*** Opening SUPPLIED RECORDS ***
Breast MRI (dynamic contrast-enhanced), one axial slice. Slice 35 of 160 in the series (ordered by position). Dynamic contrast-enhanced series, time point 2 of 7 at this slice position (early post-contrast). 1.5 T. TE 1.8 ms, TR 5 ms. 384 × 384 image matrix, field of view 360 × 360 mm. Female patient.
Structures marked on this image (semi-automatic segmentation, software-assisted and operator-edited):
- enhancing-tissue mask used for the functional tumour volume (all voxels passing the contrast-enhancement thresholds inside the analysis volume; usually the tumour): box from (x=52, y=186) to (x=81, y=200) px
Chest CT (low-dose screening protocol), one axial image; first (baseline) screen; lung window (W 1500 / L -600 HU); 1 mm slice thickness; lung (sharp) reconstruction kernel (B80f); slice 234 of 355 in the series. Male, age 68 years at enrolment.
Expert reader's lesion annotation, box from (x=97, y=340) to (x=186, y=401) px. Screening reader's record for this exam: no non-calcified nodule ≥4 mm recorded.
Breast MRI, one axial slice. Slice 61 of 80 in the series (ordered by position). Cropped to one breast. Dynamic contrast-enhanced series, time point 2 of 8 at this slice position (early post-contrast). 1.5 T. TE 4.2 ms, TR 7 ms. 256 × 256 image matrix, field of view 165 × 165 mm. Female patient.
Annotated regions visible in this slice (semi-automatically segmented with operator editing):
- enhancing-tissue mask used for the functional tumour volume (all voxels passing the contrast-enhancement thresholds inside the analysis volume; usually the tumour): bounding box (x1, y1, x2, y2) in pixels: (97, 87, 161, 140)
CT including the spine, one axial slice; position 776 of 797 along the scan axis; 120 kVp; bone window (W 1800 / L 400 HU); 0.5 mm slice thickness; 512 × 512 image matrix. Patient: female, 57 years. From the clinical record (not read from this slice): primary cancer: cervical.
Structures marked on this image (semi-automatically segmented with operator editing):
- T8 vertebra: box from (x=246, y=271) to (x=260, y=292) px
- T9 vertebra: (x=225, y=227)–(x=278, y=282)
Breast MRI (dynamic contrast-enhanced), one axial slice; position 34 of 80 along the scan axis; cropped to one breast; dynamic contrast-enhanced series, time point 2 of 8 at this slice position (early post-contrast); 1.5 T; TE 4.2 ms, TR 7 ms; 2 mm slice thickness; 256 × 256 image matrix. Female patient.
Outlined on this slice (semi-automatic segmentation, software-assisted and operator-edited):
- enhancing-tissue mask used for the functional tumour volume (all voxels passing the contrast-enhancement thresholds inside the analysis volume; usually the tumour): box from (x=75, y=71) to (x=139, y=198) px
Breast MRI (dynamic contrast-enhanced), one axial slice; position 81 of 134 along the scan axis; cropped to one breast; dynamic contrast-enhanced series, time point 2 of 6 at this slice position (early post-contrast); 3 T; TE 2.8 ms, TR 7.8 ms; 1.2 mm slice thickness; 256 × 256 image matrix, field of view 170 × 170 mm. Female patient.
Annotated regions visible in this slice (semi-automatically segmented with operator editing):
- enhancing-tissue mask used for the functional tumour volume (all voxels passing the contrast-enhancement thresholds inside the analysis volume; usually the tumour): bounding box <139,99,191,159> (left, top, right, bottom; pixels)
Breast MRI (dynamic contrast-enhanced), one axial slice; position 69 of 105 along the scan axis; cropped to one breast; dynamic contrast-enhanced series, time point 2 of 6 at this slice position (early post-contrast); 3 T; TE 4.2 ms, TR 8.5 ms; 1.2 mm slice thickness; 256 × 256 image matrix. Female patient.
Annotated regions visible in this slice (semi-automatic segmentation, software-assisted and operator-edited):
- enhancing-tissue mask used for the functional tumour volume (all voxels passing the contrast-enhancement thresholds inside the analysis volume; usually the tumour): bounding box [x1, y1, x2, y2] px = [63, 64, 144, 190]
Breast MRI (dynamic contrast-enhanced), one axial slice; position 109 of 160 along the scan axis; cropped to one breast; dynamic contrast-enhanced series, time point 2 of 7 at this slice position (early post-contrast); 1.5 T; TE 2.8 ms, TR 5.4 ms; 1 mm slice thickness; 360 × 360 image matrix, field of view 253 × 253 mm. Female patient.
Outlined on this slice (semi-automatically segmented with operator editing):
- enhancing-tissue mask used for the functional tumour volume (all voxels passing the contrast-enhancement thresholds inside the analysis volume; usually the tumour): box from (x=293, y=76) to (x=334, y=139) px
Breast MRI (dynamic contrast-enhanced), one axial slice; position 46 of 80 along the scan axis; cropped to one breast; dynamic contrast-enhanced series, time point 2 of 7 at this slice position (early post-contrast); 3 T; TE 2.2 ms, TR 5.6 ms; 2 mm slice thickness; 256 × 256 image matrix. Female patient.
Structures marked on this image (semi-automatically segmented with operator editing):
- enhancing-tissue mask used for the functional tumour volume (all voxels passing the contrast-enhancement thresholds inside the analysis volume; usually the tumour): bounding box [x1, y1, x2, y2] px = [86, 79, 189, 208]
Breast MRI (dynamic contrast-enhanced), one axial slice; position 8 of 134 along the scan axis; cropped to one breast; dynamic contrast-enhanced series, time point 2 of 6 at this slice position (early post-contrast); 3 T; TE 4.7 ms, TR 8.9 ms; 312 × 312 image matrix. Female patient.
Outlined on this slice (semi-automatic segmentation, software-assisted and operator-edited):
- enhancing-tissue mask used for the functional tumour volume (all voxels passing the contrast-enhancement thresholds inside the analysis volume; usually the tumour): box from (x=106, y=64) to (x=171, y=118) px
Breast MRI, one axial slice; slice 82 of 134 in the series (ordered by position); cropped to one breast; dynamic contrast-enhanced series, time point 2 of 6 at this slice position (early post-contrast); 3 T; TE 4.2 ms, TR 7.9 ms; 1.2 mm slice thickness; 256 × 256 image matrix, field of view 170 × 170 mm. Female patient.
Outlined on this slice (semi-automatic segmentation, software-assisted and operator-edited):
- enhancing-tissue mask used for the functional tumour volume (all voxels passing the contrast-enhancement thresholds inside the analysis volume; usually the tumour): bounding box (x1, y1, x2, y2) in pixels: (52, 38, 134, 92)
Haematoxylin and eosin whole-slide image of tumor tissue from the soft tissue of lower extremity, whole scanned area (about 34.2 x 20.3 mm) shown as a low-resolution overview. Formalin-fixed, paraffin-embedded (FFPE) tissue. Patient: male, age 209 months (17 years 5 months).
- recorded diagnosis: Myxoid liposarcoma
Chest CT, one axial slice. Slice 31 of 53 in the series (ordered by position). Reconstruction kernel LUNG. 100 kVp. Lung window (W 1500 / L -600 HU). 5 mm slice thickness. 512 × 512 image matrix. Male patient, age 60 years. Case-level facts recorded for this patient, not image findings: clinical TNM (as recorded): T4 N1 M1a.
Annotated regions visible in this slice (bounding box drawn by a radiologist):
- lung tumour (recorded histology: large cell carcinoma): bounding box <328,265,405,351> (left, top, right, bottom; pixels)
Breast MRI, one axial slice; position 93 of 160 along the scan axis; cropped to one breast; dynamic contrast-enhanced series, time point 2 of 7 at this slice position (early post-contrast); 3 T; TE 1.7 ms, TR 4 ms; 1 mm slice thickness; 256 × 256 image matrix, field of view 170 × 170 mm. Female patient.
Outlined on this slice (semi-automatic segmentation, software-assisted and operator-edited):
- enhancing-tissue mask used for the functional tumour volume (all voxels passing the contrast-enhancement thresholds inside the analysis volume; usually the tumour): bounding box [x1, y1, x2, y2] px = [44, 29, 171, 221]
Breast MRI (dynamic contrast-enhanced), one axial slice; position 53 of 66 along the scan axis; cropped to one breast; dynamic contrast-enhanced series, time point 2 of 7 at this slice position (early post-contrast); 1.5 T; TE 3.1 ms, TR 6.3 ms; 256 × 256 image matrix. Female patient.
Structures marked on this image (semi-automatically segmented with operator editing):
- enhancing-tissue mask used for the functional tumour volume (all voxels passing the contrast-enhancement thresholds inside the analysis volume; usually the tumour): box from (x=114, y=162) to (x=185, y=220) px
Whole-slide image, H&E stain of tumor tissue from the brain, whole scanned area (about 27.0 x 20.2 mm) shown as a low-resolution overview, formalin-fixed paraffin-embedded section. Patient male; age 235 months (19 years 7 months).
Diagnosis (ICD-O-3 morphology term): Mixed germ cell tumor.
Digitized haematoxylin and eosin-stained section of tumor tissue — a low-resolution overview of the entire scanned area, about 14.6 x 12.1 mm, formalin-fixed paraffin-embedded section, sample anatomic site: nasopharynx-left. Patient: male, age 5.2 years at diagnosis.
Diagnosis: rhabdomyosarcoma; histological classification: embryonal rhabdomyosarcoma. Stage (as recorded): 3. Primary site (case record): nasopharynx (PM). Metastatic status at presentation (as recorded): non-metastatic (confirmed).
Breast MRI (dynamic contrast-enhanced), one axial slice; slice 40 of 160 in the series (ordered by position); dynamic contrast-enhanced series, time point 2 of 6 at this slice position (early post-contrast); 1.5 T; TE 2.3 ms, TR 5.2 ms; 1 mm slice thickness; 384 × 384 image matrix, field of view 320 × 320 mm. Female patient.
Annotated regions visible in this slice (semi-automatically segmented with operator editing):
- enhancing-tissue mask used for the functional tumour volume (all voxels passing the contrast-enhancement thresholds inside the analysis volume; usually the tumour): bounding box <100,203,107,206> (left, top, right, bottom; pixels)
*** Closing SUPPLIED RECORDS ***
§ **PROBLEM DETAILS**
Every line above that holds the string "cell" should be copied out.

§ **REPLY TO THE EXERCISE**
- lung tumour (recorded histology: large cell carcinoma): bounding box <328,265,405,351> (left, top, right, bottom; pixels)
Diagnosis (ICD-O-3 morphology term): Mixed germ cell tumor.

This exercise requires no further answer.